The parties are notified that this Proposed Findings and Recommendation is hereby FILED, and a copy will be submitted to the Honorable John T. Copenhaver, Jr., Senior United States District Judge. Pursuant to the provisions of Title 28, United States Code, Section 636(b)(1)(B), and Rules 6(d) and 72(b), Federal Rules of Civil Procedure, the parties shall have fourteen days (filing of objections) and then three days (service/mailing) from the date of filing this Proposed Findings and Recommendation within which to file with the Clerk of this court, specific written objections, identifying the portions of the Proposed Findings and Recommendation to which objection is made, and the basis of such objection. Extension of this time period may be granted by the presiding District Judge for good cause shown.

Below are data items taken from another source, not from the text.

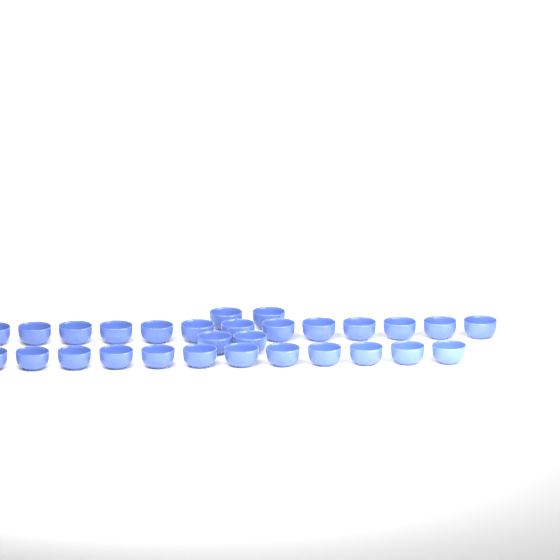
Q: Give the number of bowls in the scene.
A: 29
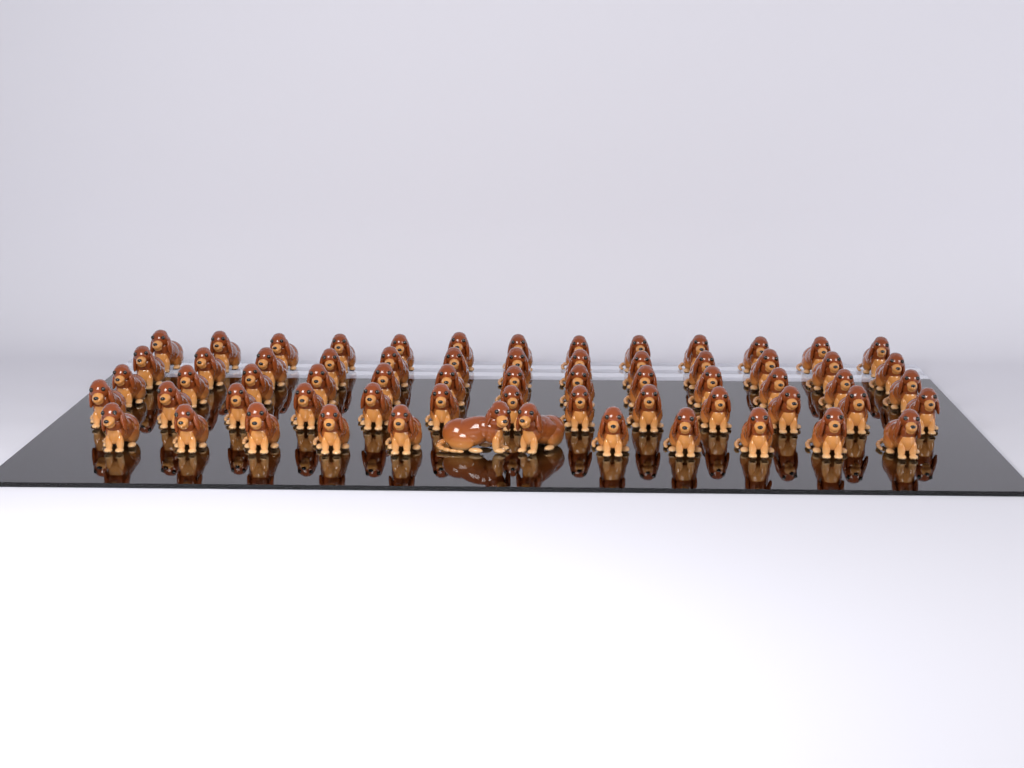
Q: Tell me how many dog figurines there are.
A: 64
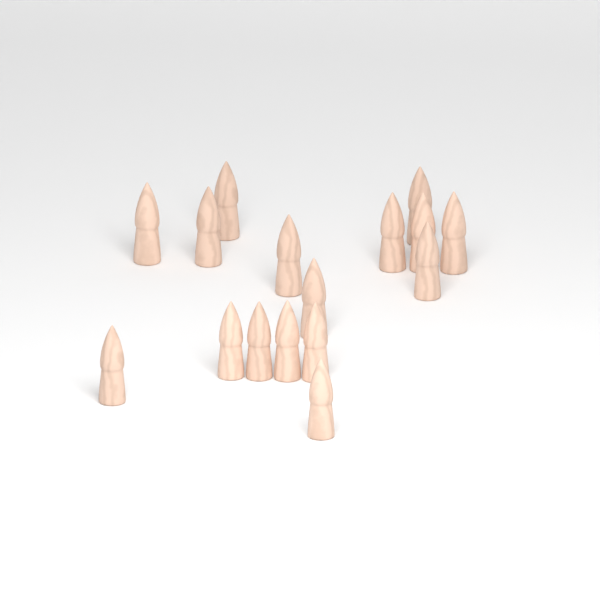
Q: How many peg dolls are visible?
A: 16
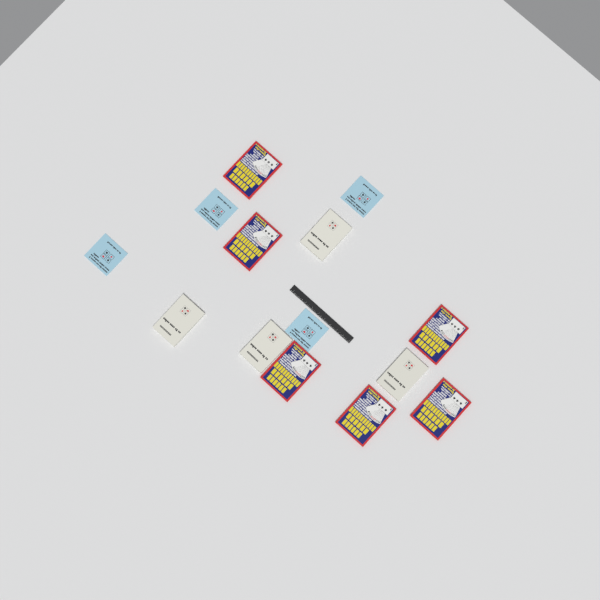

Failure to file written objections as set forth above shall constitute a waiver of de novo review by the district court and a waiver of appellate review by the circuit court of appeals. Snyder v. Ridenour, 889 F.2d 1363, 1366 (4th Cir. 1989); Thomas v. Arn, 474 U.S. 140, 155 (1985); Wright v. Collins, 766 F.2d 841, 846 (4th Cir. 1985); United States v. Schronce, 727 F.2d 91, 94 (4th Cir. 1984). Copies of such objections shall be served on the opposing party and Judge Copenhaver.
The Clerk is directed to file this Proposed Findings and Recommendation, to mail a copy of the same to Petitioner, and to transmit it to counsel of record.